The Chargers, last seen squandering a half dozen chances to redeem themselves by stopping Tebowmania, have lost six straight. One would assume that to be sufficient ineptitude to get Norv Turner fired, but it’s sometimes difficult to gauge how beholden a franchise is to the sweet, sumptuous strains of losing.
By firing Jack Del Rio, the Jaguars proved more daring by being willing to cut ties with an inept coach. That’s because they had other, more critical ties to establish, like links to SOOPER SECRET PAKISTANI MOOSLIM TERRORISTS with new owner Shahid Khan. Besides amusingly whipping retards into xenophobic frenzy, KHHHHAAAAAAANNNNNN is notable for his conspicuous Iron Sheik mustache. Were the NFL scripted by 1980s Vince McMahon, Tebow would have indeed been drafted by his hometown Jaguars, only for Khan to purchase the team and bench Jesus Baron indefinitely, thus setting up a rivalry that ends with Tebow hulking out and pinning Khan at the base of The Statue of Liberty.
The Florida Times-Union today made printable Khan mustaches for Jags fans to wear to the game. A cute sentiment until a few dozen rednecks decide to pair them with turbans.
Don’t forget to also take a glance at The New Yorker‘s latest foray into low culture in the form of this profile of Jon Gruden. The piece portrays Gruden as an obsessive student of the game who spends inordinate time poring over game tape only to shuck all that cumbersome insight off once he enters the booth to transform into a wild-eyed fluffer jackal.

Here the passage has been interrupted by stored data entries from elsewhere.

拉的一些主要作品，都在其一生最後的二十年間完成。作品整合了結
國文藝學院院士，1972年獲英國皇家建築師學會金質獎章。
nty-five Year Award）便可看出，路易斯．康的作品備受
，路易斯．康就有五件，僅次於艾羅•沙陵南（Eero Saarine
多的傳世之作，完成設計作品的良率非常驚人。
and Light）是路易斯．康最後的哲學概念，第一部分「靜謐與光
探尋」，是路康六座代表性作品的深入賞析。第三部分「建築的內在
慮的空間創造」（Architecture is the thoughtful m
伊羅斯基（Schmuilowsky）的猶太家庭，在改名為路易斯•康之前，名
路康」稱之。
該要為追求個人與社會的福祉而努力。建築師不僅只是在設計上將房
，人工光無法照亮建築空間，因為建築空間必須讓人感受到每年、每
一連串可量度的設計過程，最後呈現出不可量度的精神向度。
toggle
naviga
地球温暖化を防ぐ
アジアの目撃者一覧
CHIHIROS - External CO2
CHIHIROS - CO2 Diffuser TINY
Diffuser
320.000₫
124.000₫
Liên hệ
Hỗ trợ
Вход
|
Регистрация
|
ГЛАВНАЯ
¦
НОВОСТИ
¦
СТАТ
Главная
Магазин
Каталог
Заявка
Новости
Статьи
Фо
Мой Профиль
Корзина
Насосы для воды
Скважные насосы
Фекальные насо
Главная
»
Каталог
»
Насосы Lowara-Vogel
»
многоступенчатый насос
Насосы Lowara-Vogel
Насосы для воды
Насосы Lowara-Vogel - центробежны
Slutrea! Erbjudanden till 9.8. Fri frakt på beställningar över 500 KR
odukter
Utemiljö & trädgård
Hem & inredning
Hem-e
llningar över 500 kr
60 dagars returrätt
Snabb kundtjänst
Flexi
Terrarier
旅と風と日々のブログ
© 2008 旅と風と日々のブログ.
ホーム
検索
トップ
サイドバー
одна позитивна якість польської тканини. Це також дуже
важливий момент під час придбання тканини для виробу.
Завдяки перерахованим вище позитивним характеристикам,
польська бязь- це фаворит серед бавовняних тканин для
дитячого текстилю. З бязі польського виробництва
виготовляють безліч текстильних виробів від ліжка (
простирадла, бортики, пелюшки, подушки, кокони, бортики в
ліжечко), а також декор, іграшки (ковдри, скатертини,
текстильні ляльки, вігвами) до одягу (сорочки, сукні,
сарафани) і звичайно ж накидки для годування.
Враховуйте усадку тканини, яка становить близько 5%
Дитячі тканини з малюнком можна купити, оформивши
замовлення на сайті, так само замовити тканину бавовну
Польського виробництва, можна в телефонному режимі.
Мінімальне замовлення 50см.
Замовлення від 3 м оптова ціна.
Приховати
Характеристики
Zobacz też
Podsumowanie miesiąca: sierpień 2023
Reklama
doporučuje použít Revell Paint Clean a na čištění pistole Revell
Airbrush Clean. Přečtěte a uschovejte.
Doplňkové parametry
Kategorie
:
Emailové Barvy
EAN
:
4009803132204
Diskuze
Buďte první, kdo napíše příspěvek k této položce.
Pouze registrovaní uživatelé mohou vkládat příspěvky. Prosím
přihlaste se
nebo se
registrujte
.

Ensconced in his lair in Tampa, far from the “Monday Night Football” cameras, Gruden can sound shockingly negative. He is forever judging players who don’t or can’t excel—“slapdicks,” he calls them, or, more familiarly, “slappies.”
“THIS SLAPPIE SLAPDICK GABBERT, I CAN’T TELL IF HE WANTS TO SLAP THE DICK OR PLAYFULLY PAW AT IT. MY QUARTERBACK NEEDS TO EXHIBIT PEEN POKING INTENSITY!” Despite a few colorful anecdotes about Gruden, it’s Jaws who steals the show with this tragicomic outtake:
When it was Jaworski’s turn, he issued a stern proclamation. “Call me crazy, but I’m really excited for Tyler Palko tonight,” he said, and a roomful of skeptical sports producers erupted in laughter. Jaworski had given himself the thankless task of building up the Chiefs, praising them as much as he could without putting his own credibility at risk. Perhaps viewers would buy into the idea, however far-fetched, that Palko would emerge as the night’s underdog hero. Later that day, as Jaworski was making a cup of coffee in the ESPN bus, he tried the line again. “Call me crazy, but I’m excited about Tyler Palko,” he said. He exhaled. “I’ve got to sell this,” he said to himself.
Please remake Glengarry Glen Ross just for Jaws.